Odor perception can differ depending on its concentration in many species. In C. elegans, it was reported that several odorants such as benzaldehyde and 2, 4, 5-trimethylthiazole, act as attractants at low concentrations, but as repellents at high concentrations. We found that this dose-dependent behavioral change was also observed in chemotaxis to all the odorants tested (isoamyl alcohol, diacetyl, and 2,4-pentanedione). To examine the underlying neural circuit, we performed laser ablation of individual neurons and found that avoidance of high concentration of isoamyl alcohol is regulated by multiple sensory neurons. In addition, we identified some interneurons which positively mediate this avoidance. It was previously reported that AWC sensory neurons regulate attraction to diluted isoamyl alcohol and are activated by the removal of isoamyl alcohol. Using calcium imaging, we showed that AWB olfactory neurons and ASH polymodal neurons, which are both known to mediate an avoidance behavior, respond to the removal and addition of isoamyl alcohol, respectively. Recently, we reported that worms employ two strategies (the pirouette and weathervane strategies) for efficient chemotaxis. To investigate the behavioral mechanisms of avoidance of isoamyl alcohol at the high concentration, we analyzed this behavior by using multi-worm tracking system. The avoidance behavior was mainly regulated by the pirouette mechanism. Interestingly, the weathervane mechanism was employed to curve toward isoamyl alcohol. Computer simulation showed that behaviors of model animals using both strategies are quantitatively similar to those of real worms.

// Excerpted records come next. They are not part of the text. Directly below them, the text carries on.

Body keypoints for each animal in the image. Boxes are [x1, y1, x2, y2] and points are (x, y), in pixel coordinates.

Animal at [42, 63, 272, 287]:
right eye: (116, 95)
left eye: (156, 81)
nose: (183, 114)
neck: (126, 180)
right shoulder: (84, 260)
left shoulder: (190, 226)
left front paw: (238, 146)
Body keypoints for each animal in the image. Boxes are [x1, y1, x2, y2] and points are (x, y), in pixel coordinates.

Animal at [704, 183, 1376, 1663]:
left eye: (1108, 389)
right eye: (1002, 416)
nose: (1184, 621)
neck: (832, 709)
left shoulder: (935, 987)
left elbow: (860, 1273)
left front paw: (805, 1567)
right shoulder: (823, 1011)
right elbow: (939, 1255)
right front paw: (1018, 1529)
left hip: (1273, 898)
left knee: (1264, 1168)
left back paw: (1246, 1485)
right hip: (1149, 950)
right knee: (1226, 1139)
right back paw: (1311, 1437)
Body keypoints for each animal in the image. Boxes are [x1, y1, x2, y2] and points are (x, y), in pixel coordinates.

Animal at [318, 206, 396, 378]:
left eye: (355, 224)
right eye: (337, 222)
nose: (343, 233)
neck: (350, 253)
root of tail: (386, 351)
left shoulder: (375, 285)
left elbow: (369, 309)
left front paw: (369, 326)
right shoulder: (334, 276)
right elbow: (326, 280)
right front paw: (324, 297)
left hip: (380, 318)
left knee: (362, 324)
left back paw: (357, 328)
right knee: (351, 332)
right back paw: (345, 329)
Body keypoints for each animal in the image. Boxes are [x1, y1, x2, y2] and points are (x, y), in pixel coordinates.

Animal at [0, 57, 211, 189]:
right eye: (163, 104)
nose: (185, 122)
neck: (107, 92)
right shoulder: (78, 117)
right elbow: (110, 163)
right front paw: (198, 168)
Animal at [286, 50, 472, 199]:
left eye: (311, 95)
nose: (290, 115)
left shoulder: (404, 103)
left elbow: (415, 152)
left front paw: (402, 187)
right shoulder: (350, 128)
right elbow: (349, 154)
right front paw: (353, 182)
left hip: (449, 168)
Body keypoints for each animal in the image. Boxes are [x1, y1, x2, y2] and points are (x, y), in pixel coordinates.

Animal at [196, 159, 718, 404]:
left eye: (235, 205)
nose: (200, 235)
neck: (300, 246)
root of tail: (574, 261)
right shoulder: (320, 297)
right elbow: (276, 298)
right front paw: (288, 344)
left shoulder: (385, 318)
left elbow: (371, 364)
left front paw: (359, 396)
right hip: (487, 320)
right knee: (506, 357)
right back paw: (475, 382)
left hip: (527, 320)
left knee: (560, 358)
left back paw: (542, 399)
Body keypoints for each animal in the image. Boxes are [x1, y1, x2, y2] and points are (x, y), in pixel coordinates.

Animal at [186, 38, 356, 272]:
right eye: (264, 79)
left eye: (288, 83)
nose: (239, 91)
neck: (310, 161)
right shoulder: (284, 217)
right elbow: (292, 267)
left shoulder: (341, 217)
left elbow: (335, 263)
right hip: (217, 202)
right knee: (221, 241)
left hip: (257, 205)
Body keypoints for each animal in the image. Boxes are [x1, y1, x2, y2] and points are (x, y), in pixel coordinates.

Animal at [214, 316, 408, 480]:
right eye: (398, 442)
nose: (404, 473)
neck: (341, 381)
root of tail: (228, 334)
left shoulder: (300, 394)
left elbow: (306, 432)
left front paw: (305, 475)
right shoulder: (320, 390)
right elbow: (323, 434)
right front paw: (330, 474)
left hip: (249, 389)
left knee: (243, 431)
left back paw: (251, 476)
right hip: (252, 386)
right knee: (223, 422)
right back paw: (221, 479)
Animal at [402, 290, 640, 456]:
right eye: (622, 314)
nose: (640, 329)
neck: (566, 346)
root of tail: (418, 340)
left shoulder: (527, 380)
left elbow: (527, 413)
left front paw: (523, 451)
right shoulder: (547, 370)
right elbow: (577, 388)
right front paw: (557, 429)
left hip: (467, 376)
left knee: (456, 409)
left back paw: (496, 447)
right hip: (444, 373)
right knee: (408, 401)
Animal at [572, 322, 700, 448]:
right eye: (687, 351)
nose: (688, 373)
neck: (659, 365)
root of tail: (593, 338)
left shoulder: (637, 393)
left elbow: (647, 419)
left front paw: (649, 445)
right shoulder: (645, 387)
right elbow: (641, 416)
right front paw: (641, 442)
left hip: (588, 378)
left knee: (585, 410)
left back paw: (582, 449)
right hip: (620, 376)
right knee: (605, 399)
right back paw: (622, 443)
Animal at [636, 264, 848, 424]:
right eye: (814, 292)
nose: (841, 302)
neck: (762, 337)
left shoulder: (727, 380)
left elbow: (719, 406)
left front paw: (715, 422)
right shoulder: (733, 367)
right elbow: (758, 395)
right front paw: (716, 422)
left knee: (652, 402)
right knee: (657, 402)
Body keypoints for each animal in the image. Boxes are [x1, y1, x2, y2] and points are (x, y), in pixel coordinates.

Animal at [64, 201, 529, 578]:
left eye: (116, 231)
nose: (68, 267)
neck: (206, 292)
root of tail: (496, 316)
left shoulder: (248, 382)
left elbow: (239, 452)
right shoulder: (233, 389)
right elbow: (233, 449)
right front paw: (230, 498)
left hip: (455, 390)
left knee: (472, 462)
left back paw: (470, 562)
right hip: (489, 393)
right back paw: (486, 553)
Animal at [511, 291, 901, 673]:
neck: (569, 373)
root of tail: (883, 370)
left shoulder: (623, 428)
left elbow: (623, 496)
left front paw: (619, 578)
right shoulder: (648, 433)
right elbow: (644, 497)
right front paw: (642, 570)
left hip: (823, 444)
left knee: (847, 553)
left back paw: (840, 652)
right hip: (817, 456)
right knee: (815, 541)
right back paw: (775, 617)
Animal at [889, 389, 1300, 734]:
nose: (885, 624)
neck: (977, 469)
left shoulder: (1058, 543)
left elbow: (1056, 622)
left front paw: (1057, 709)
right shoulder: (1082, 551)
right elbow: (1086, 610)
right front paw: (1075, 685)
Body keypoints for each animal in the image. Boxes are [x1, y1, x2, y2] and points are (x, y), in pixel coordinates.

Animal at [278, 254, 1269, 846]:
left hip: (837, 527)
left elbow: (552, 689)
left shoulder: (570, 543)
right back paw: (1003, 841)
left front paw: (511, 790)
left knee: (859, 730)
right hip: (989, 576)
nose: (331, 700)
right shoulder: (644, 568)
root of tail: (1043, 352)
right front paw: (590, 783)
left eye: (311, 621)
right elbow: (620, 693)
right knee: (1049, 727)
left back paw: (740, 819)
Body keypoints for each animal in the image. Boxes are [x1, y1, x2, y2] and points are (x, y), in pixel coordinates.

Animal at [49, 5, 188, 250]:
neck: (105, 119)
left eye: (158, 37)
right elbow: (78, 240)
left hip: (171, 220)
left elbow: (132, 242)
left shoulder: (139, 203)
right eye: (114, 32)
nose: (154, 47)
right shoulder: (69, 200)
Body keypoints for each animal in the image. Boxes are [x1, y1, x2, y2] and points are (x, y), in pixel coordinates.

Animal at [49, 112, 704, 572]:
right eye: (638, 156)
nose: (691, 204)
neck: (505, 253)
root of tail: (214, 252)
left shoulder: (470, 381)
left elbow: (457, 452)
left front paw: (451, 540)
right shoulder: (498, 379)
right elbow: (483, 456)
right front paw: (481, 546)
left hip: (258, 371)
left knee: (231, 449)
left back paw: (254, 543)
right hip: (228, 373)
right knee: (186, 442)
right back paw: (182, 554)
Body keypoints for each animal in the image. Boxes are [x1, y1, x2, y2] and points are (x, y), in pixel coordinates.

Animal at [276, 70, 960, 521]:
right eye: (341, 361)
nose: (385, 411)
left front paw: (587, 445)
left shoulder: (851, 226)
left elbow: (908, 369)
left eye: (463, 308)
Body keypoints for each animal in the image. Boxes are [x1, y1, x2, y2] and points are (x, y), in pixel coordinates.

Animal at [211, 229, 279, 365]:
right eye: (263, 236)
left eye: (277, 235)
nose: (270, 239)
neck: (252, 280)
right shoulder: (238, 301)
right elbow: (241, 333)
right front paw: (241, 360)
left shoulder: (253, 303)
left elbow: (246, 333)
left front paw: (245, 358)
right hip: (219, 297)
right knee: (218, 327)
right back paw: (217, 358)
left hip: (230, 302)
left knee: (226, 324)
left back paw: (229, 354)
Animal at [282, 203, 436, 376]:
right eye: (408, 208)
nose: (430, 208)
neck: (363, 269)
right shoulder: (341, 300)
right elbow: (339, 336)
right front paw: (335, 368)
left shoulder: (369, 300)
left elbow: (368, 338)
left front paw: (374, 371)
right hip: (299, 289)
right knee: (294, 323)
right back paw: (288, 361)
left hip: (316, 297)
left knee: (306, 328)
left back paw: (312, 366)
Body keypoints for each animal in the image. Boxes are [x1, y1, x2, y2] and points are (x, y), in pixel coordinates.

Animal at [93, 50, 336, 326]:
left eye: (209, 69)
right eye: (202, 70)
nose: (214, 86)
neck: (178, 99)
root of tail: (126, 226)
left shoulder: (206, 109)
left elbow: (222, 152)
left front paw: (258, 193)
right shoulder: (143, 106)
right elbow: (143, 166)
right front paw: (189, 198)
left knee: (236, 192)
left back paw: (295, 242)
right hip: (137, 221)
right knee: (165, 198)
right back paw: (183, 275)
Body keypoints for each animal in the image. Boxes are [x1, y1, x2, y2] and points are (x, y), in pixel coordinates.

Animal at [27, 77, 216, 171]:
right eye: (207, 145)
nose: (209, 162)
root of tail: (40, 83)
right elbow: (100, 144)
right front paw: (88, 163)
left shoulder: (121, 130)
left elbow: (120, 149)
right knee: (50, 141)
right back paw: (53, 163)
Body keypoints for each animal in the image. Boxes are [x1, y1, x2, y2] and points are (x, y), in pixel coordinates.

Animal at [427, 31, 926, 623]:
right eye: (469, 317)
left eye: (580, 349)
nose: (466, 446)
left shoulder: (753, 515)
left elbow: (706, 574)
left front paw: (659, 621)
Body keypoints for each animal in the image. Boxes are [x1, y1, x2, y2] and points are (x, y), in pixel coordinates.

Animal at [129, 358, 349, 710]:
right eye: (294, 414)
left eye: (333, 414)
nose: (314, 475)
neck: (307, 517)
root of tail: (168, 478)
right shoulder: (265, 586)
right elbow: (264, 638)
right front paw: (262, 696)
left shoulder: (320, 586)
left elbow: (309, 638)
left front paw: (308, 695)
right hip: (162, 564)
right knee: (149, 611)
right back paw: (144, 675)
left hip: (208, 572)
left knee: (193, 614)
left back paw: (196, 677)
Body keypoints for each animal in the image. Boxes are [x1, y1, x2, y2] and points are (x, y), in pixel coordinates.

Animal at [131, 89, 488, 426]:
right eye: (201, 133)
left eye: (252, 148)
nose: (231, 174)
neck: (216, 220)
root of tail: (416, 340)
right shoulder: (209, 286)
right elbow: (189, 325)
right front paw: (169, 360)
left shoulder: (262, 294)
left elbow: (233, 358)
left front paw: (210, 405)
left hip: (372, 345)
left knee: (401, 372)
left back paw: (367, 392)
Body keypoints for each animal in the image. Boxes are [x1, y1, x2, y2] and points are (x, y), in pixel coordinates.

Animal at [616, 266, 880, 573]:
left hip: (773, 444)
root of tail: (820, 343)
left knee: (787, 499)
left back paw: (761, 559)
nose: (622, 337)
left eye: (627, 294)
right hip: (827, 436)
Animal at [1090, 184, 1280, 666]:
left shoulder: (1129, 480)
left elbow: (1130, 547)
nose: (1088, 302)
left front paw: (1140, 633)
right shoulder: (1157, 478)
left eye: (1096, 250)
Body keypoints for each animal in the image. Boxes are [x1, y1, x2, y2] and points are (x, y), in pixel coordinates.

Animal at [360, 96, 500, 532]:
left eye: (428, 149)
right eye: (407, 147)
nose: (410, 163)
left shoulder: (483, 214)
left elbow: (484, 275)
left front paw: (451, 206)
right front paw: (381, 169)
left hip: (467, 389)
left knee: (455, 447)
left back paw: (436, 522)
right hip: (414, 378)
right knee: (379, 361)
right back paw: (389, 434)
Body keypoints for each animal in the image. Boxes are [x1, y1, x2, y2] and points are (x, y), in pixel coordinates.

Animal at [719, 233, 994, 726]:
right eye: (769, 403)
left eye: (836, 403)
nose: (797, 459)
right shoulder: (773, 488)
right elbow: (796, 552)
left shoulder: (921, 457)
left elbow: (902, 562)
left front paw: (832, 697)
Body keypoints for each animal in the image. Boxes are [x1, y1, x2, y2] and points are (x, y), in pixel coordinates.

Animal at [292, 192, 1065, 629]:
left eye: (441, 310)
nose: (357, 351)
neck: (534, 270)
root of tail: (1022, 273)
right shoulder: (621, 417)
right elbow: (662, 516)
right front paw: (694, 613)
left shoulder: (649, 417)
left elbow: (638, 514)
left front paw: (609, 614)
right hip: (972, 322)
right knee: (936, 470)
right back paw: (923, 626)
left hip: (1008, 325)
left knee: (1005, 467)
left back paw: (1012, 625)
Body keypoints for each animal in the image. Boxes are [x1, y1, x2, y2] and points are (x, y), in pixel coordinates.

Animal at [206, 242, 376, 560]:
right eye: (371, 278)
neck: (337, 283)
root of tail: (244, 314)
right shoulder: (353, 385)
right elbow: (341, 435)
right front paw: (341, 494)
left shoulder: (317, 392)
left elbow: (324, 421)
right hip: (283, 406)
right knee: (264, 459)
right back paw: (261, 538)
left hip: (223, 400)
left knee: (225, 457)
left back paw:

Lyczak R et al. (2000) West Coast Worm Meeting "Got the blues? Try another genetic screen!"

Aroian RV, Bowerman BA, Lyczak R, Rappleye CA

[West Coast Worm Meeting, 2000]

To better understand the process by which cell polarity is established, we are analyzing genes required for the characteristic asymmetries of the early C. elegans embryo. Recently, we showed that the pod-1 locus represents a new class of polarity genes as mutation of pod loci results in osmosensitive embryos in addition to loss of polarity ('pod'=polarity and osmotic defective). The identification of pod-2 by our lab (see abstract by A. Tagawa) further underscores the importance of the pod class of mutants. The osmosensitivity of pod mutants appears to result from permeability of the egg shell surrounding the embryo. Understanding the connection between polarity establishment and egg shell formation should begin to reveal the molecular mechanisms underlying cellular asymmetry. To further identify the set of components responsible for this aspect of polarity establishment, we have initiated a study of mutants that have osmosensitive phenotypes. Among previously identified osmotically sensitive mutants, emb-8 and emb-30 mutants also exhibit the 'Pod' phenotype. In these, as well as a pod-1 null mutant, the polarity defect is not completely penetrant suggesting that multiple, parallel pathways might contribute to overall cell polarity. However, analysis of double mutants between pod-1 and emb-8 or emb-30 indicate that these three function in a common genetic pathway. Through two different genetic screens, one of which directly identifies osmosensitive embryos, we have isolated a number of other mutations that represent new loci of the pod class. This collection includes genes which when mutated cause near 100% penetrant loss of polarity. We are currently pursuing the molecular identities of these loci which will enable us to refine our models for how cellular asymmetry is controlled.